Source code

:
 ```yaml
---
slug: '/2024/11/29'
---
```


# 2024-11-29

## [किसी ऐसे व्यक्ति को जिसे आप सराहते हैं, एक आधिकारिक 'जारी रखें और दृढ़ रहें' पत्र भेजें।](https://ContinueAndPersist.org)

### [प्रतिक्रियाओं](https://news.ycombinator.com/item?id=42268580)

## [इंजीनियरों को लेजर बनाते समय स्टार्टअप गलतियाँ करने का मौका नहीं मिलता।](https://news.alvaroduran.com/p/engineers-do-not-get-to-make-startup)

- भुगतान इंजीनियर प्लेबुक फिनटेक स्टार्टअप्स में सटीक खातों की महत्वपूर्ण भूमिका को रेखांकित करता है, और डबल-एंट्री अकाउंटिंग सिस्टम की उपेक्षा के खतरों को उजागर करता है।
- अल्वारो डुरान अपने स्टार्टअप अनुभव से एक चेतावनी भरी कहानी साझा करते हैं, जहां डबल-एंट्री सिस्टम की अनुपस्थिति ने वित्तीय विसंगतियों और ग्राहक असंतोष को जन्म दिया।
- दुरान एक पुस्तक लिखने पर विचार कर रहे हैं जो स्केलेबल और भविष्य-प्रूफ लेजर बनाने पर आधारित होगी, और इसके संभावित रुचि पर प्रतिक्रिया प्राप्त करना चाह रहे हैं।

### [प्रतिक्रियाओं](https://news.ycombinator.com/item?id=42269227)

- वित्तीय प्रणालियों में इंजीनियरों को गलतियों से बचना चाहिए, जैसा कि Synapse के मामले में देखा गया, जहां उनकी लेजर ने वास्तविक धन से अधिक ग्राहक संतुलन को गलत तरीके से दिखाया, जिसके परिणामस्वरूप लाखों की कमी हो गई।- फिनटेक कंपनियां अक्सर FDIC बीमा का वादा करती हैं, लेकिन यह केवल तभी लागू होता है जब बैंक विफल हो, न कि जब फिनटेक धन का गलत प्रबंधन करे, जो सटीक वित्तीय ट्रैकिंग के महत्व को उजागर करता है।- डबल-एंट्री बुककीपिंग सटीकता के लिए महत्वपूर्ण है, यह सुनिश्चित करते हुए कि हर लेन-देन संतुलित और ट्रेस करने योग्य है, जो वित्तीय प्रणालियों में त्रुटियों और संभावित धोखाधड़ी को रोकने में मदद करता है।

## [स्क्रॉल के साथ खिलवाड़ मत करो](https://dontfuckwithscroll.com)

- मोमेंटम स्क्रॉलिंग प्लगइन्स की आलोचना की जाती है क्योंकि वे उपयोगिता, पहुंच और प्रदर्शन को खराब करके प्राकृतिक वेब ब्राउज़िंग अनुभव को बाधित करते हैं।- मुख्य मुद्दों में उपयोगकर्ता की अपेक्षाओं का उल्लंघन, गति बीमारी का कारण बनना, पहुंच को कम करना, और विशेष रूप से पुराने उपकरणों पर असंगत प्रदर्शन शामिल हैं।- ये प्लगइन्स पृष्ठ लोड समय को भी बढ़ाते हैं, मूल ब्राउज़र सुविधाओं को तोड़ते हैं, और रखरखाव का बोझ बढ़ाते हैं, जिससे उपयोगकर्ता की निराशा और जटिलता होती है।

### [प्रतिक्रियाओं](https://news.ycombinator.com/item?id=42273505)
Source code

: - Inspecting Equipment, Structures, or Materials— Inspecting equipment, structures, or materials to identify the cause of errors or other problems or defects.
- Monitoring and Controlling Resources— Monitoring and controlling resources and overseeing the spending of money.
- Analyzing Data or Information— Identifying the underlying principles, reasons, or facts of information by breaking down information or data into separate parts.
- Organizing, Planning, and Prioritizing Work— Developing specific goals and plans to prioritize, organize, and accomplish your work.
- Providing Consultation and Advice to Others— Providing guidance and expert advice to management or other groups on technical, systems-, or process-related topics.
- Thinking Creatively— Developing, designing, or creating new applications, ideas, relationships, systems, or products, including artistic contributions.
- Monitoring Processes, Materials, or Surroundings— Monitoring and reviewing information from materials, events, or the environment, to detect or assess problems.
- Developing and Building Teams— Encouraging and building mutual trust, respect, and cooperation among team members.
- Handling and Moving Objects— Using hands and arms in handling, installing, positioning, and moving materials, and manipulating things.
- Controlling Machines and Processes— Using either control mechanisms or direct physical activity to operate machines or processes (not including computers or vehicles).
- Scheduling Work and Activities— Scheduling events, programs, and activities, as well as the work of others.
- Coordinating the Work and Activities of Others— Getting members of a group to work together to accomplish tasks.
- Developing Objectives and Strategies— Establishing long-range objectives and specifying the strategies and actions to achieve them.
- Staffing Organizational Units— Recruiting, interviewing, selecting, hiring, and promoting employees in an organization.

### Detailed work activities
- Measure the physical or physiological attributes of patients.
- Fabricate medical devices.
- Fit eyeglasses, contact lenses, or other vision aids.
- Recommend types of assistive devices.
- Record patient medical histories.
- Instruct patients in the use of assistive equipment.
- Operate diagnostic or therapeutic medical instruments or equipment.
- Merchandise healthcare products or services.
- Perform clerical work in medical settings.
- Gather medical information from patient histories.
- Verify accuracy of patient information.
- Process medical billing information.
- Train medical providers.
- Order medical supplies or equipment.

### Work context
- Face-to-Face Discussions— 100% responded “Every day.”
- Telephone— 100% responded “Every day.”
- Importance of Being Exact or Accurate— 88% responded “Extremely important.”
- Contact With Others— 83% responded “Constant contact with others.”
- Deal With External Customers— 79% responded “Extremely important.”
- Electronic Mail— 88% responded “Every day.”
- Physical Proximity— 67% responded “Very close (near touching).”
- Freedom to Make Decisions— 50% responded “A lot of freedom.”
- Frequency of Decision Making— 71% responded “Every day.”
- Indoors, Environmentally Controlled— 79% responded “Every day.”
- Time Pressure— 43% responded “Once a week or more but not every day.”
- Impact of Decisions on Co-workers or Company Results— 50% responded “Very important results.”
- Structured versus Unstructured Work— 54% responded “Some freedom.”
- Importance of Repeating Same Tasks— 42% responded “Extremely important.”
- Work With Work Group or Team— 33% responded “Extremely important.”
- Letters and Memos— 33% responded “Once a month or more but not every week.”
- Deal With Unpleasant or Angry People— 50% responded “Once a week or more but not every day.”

### Work to complete
Lines wanted from the listing above: the line with "- Providing Consultation" up to and including the line with "- Developing and". Please write them out exactly, adding nothing else.

### Completed task
- Providing Consultation and Advice to Others— Providing guidance and expert advice to management or other groups on technical, systems-, or process-related topics.
- Thinking Creatively— Developing, designing, or creating new applications, ideas, relationships, systems, or products, including artistic contributions.
- Monitoring Processes, Materials, or Surroundings— Monitoring and reviewing information from materials, events, or the environment, to detect or assess problems.
- Developing and Building Teams— Encouraging and building mutual trust, respect, and cooperation among team members.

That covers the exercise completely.